Segment Start: DATA PROVIDED

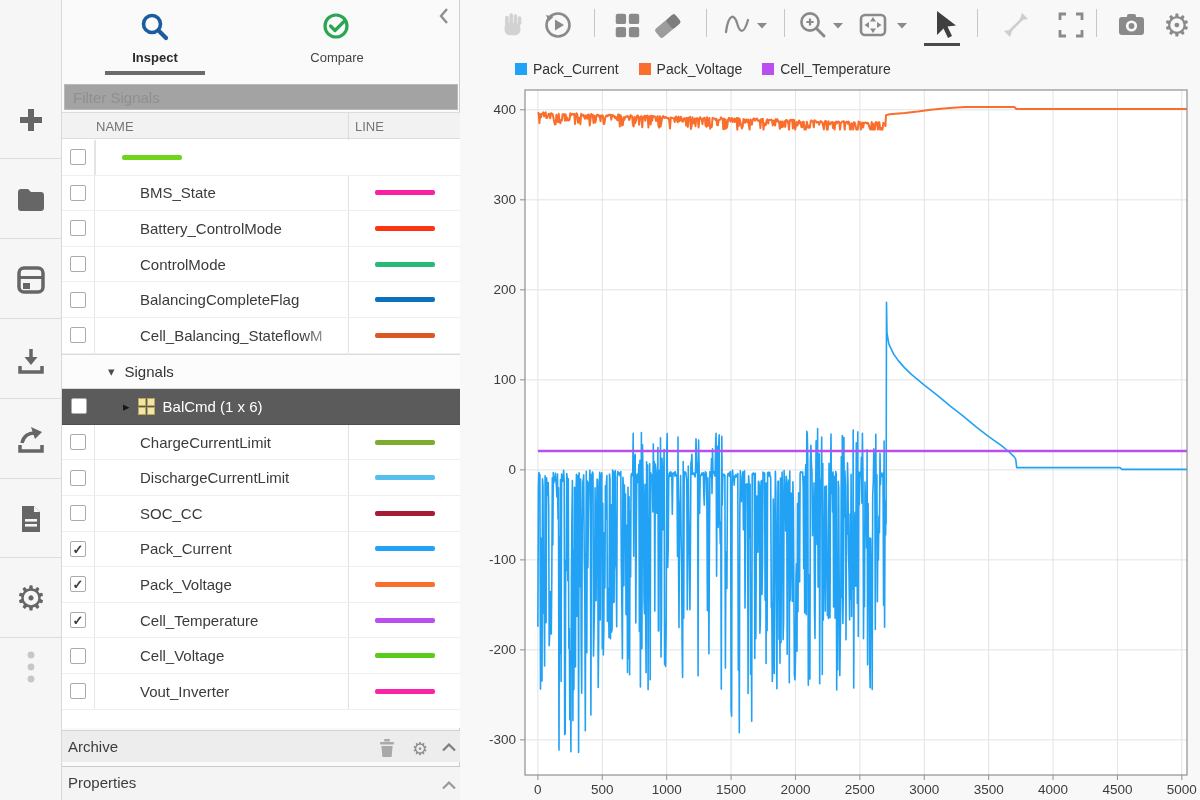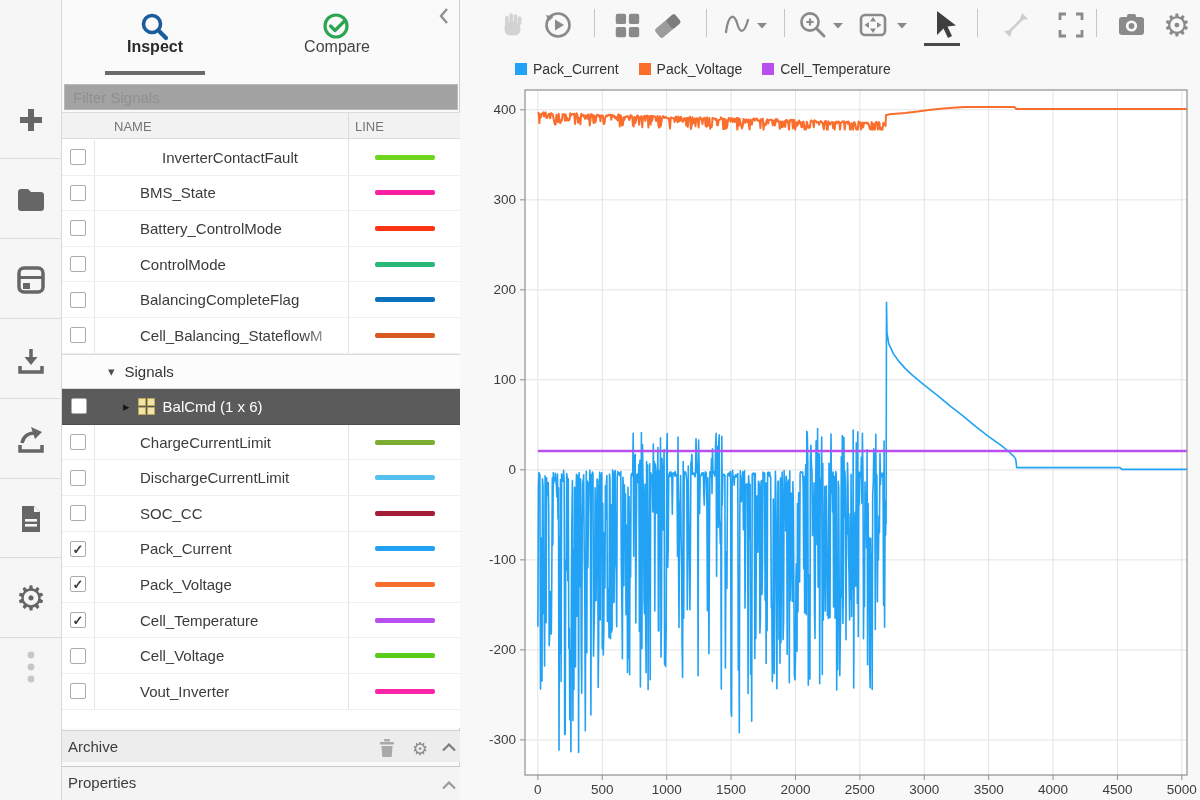--- a/index.html
+++ b/index.html
@@ -10,34 +10,34 @@
   
   .strip { position:absolute; left:0; top:0; width:62px; height:800px;
     background:#f6f6f6; border-right:1px solid #d9d9d9; }
   .strip .cellicon { position:absolute; left:50%; transform:translate(-50%,-50%); }
   .strip .hdiv { position:absolute; left:0; width:62px; height:1px; background:#dcdcdc; }
 
   
   .panel { position:absolute; left:62px; top:0; width:398px; height:800px;
     background:#fafafa; border-right:1px solid #cfcfcf; }
   .tab { position:absolute; top:8px; width:140px; text-align:center; cursor:pointer; }
-  .tab .tlabel { display:block; margin-top:30px; font-size:16px; color:#444; }
+  .tab .tlabel { display:block; margin-top:42px; font-size:13px; color:#444; }
   .tab.active .tlabel { font-weight:bold; color:#2b2b2b; }
   .tab-underline { position:absolute; left:43px; top:71px; width:100px; height:4px; background:#6a6a6a; }
   .collapse-ch { position:absolute; left:374px; top:6px; }
 
   .filterbox { position:absolute; left:2px; top:84px; width:394px; height:26px;
     border:1px solid #b9b9b9; background:#a3a3a3; font-size:15px; padding:0 8px;
     font-family:"Liberation Sans",sans-serif; color:#444; }
   .filterbox::placeholder { color:#8f8f8f; }
 
   .listwrap { position:absolute; left:0; top:112px; width:398px; height:616px; background:#fff; }
   .lheader { position:absolute; left:0; top:0; width:398px; height:27px; background:#f2f2f2;
     border-top:1px solid #dcdcdc; border-bottom:1px solid #dcdcdc; font-size:13px; color:#757575; }
-  .lheader .h1 { position:absolute; left:52px; top:6px; }
+  .lheader .h1 { position:absolute; left:34px; top:6px; }
   .lheader .h2 { position:absolute; left:293px; top:6px; }
   .lheader .vdiv { position:absolute; left:286px; top:0; width:1px; height:27px; background:#dcdcdc; }
 
   .rows { position:absolute; left:0; top:28px; width:398px; }
   .srow { display:flex; width:398px; height:35.6px; border-bottom:1px solid #efefef; background:#fff; }
   .gut { width:33px; display:flex; align-items:center; justify-content:center;
     border-right:1px solid #e6e6e6; }
   .cb { width:16px; height:16px; border:1px solid #ababab; border-radius:2px; background:#fff;
     font-size:13px; line-height:15px; text-align:center; color:#3d3d3d; font-weight:bold; cursor:pointer; }
   .ncell { flex:1; display:flex; align-items:center; overflow:hidden; }
@@ -154,23 +154,20 @@
     <div class="listwrap">
       <div class="lheader">
         <span class="h1">NAME</span>
         <span class="h2">LINE</span>
         <span class="vdiv"></span>
       </div>
       <div class="rows">
           <div class="srow signal">
             <div class="gut">
               <div class="cb"></div>
-            </div>
-            <div class="ncell">
-              <span class="nm fade" style="padding-left:67px">InverterContactFault</span>
             </div>
             <div class="lcell">
               <span class="sw" style="background:#6fd41c"></span>
             </div>
           </div>
           <div class="srow signal">
             <div class="gut">
               <div class="cb"></div>
             </div>
             <div class="ncell">

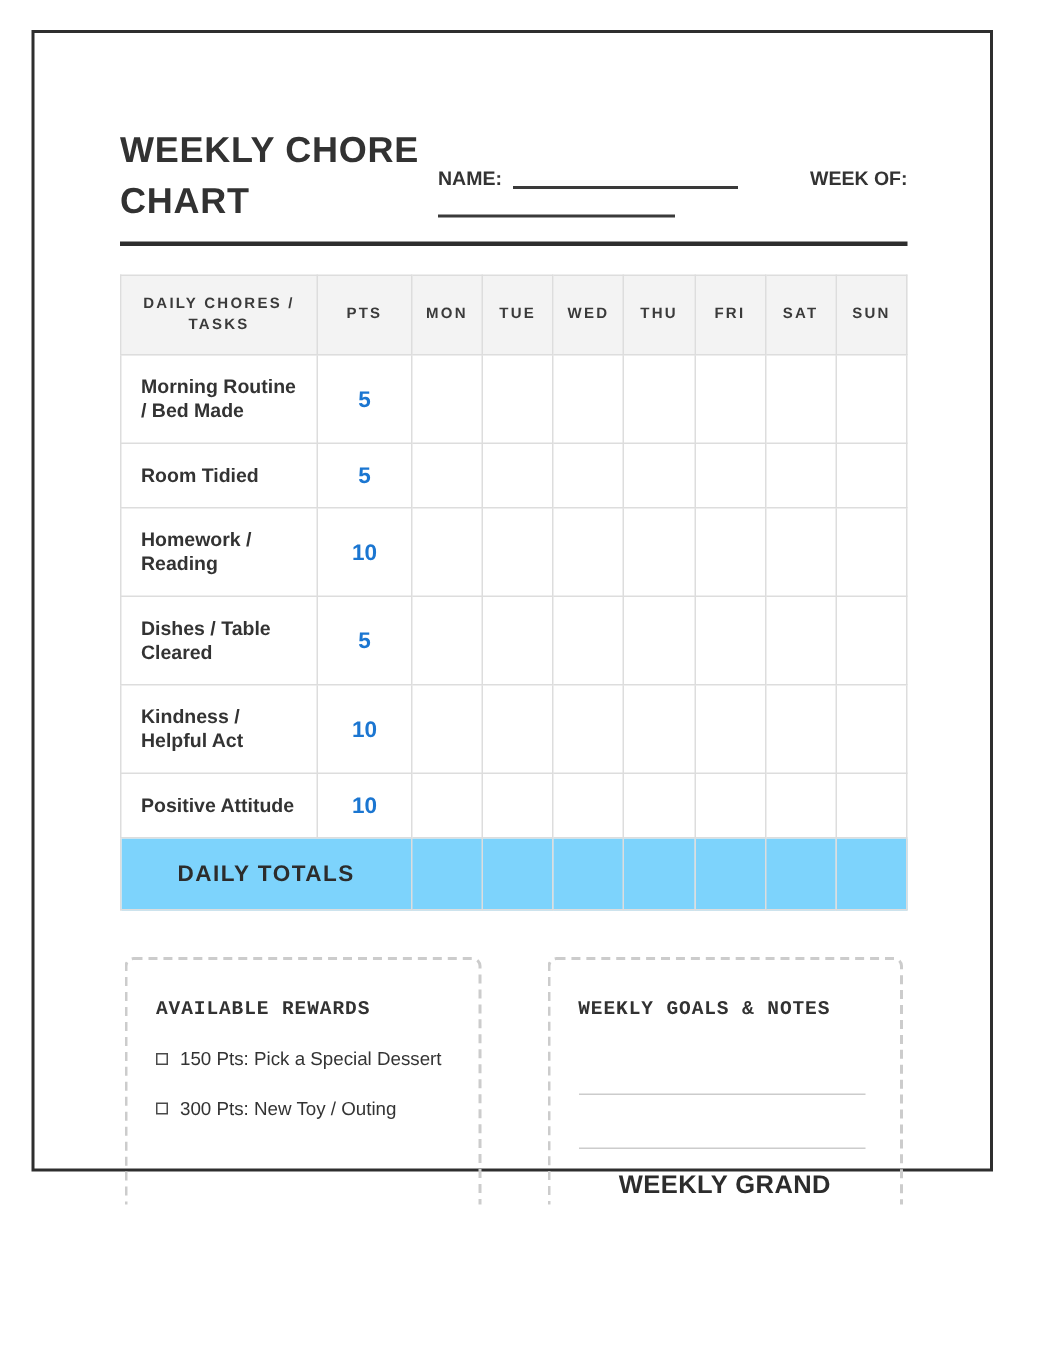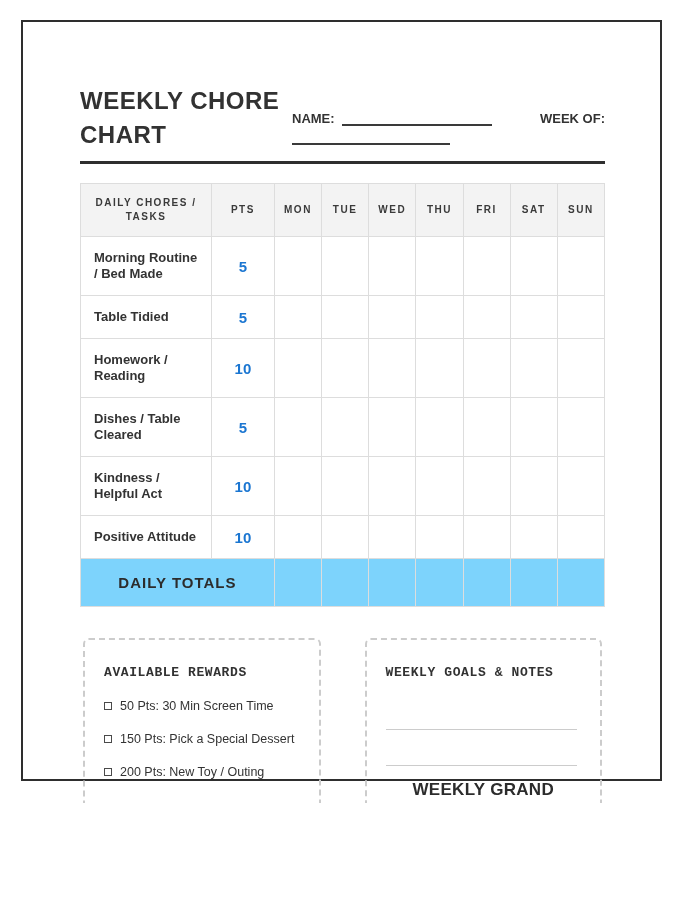--- a/index.html
+++ b/index.html
@@ -99,21 +99,21 @@
           <td class="pts-cell" style="color: rgb(27, 118, 209);">5</td>
           <td class="day-cell"></td>
           <td class="day-cell"></td>
           <td class="day-cell"></td>
           <td class="day-cell"></td>
           <td class="day-cell"></td>
           <td class="day-cell"></td>
           <td class="day-cell"></td>
         </tr>
         <tr>
-          <td class="task-cell">Table Tidied</td>
+          <td class="task-cell">Room Tidied</td>
           <td class="pts-cell" style="color: rgb(27, 118, 209);">5</td>
           <td class="day-cell"></td>
           <td class="day-cell"></td>
           <td class="day-cell"></td>
           <td class="day-cell"></td>
           <td class="day-cell"></td>
           <td class="day-cell"></td>
           <td class="day-cell"></td>
         </tr>
         <tr>
@@ -172,29 +172,25 @@
         </tr>
       </tbody>
     </table>
 
     <div class="bottom-grid">
 
       <div class="dash-box">
         <div class="box-title">AVAILABLE REWARDS</div>
         <div class="reward-item">
           <span class="checkbox"></span>
-          <span>50 Pts: 30 Min Screen Time</span>
+          <span>150 Pts: Pick a Special Dessert</span>
         </div>
         <div class="reward-item">
           <span class="checkbox"></span>
-          <span>150 Pts: Pick a Special Dessert</span>
-        </div>
-        <div class="reward-item">
-          <span class="checkbox"></span>
-          <span>200 Pts: New Toy / Outing</span>
+          <span>300 Pts: New Toy / Outing</span>
         </div>
       </div>
 
       <div class="dash-box">
         <div class="box-title">WEEKLY GOALS &amp; NOTES</div>
         <div class="fill-line fl1"></div>
         <div class="fill-line fl2"></div>
         <div class="grand-total">
           <span>WEEKLY GRAND TOTAL:</span>
           <span class="gt-blank"></span>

Segment End: DATA PROVIDED

**WHAT THE TASK ASKS:**
The records above are to be restated word for word, excluding all pictures.

**WRITTEN SOLUTION:**
--- a/index.html
+++ b/index.html
@@ -10,34 +10,34 @@
   
   .strip { position:absolute; left:0; top:0; width:62px; height:800px;
     background:#f6f6f6; border-right:1px solid #d9d9d9; }
   .strip .cellicon { position:absolute; left:50%; transform:translate(-50%,-50%); }
   .strip .hdiv { position:absolute; left:0; width:62px; height:1px; background:#dcdcdc; }
 
   
   .panel { position:absolute; left:62px; top:0; width:398px; height:800px;
     background:#fafafa; border-right:1px solid #cfcfcf; }
   .tab { position:absolute; top:8px; width:140px; text-align:center; cursor:pointer; }
-  .tab .tlabel { display:block; margin-top:30px; font-size:16px; color:#444; }
+  .tab .tlabel { display:block; margin-top:42px; font-size:13px; color:#444; }
   .tab.active .tlabel { font-weight:bold; color:#2b2b2b; }
   .tab-underline { position:absolute; left:43px; top:71px; width:100px; height:4px; background:#6a6a6a; }
   .collapse-ch { position:absolute; left:374px; top:6px; }
 
   .filterbox { position:absolute; left:2px; top:84px; width:394px; height:26px;
     border:1px solid #b9b9b9; background:#a3a3a3; font-size:15px; padding:0 8px;
     font-family:"Liberation Sans",sans-serif; color:#444; }
   .filterbox::placeholder { color:#8f8f8f; }
 
   .listwrap { position:absolute; left:0; top:112px; width:398px; height:616px; background:#fff; }
   .lheader { position:absolute; left:0; top:0; width:398px; height:27px; background:#f2f2f2;
     border-top:1px solid #dcdcdc; border-bottom:1px solid #dcdcdc; font-size:13px; color:#757575; }
-  .lheader .h1 { position:absolute; left:52px; top:6px; }
+  .lheader .h1 { position:absolute; left:34px; top:6px; }
   .lheader .h2 { position:absolute; left:293px; top:6px; }
   .lheader .vdiv { position:absolute; left:286px; top:0; width:1px; height:27px; background:#dcdcdc; }
 
   .rows { position:absolute; left:0; top:28px; width:398px; }
   .srow { display:flex; width:398px; height:35.6px; border-bottom:1px solid #efefef; background:#fff; }
   .gut { width:33px; display:flex; align-items:center; justify-content:center;
     border-right:1px solid #e6e6e6; }
   .cb { width:16px; height:16px; border:1px solid #ababab; border-radius:2px; background:#fff;
     font-size:13px; line-height:15px; text-align:center; color:#3d3d3d; font-weight:bold; cursor:pointer; }
   .ncell { flex:1; display:flex; align-items:center; overflow:hidden; }
@@ -154,23 +154,20 @@
     <div class="listwrap">
       <div class="lheader">
         <span class="h1">NAME</span>
         <span class="h2">LINE</span>
         <span class="vdiv"></span>
       </div>
       <div class="rows">
           <div class="srow signal">
             <div class="gut">
               <div class="cb"></div>
-            </div>
-            <div class="ncell">
-              <span class="nm fade" style="padding-left:67px">InverterContactFault</span>
             </div>
             <div class="lcell">
               <span class="sw" style="background:#6fd41c"></span>
             </div>
           </div>
           <div class="srow signal">
             <div class="gut">
               <div class="cb"></div>
             </div>
             <div class="ncell">

--- a/index.html
+++ b/index.html
@@ -99,21 +99,21 @@
           <td class="pts-cell" style="color: rgb(27, 118, 209);">5</td>
           <td class="day-cell"></td>
           <td class="day-cell"></td>
           <td class="day-cell"></td>
           <td class="day-cell"></td>
           <td class="day-cell"></td>
           <td class="day-cell"></td>
           <td class="day-cell"></td>
         </tr>
         <tr>
-          <td class="task-cell">Table Tidied</td>
+          <td class="task-cell">Room Tidied</td>
           <td class="pts-cell" style="color: rgb(27, 118, 209);">5</td>
           <td class="day-cell"></td>
           <td class="day-cell"></td>
           <td class="day-cell"></td>
           <td class="day-cell"></td>
           <td class="day-cell"></td>
           <td class="day-cell"></td>
           <td class="day-cell"></td>
         </tr>
         <tr>
@@ -172,29 +172,25 @@
         </tr>
       </tbody>
     </table>
 
     <div class="bottom-grid">
 
       <div class="dash-box">
         <div class="box-title">AVAILABLE REWARDS</div>
         <div class="reward-item">
           <span class="checkbox"></span>
-          <span>50 Pts: 30 Min Screen Time</span>
+          <span>150 Pts: Pick a Special Dessert</span>
         </div>
         <div class="reward-item">
           <span class="checkbox"></span>
-          <span>150 Pts: Pick a Special Dessert</span>
-        </div>
-        <div class="reward-item">
-          <span class="checkbox"></span>
-          <span>200 Pts: New Toy / Outing</span>
+          <span>300 Pts: New Toy / Outing</span>
         </div>
       </div>
 
       <div class="dash-box">
         <div class="box-title">WEEKLY GOALS &amp; NOTES</div>
         <div class="fill-line fl1"></div>
         <div class="fill-line fl2"></div>
         <div class="grand-total">
           <span>WEEKLY GRAND TOTAL:</span>
           <span class="gt-blank"></span>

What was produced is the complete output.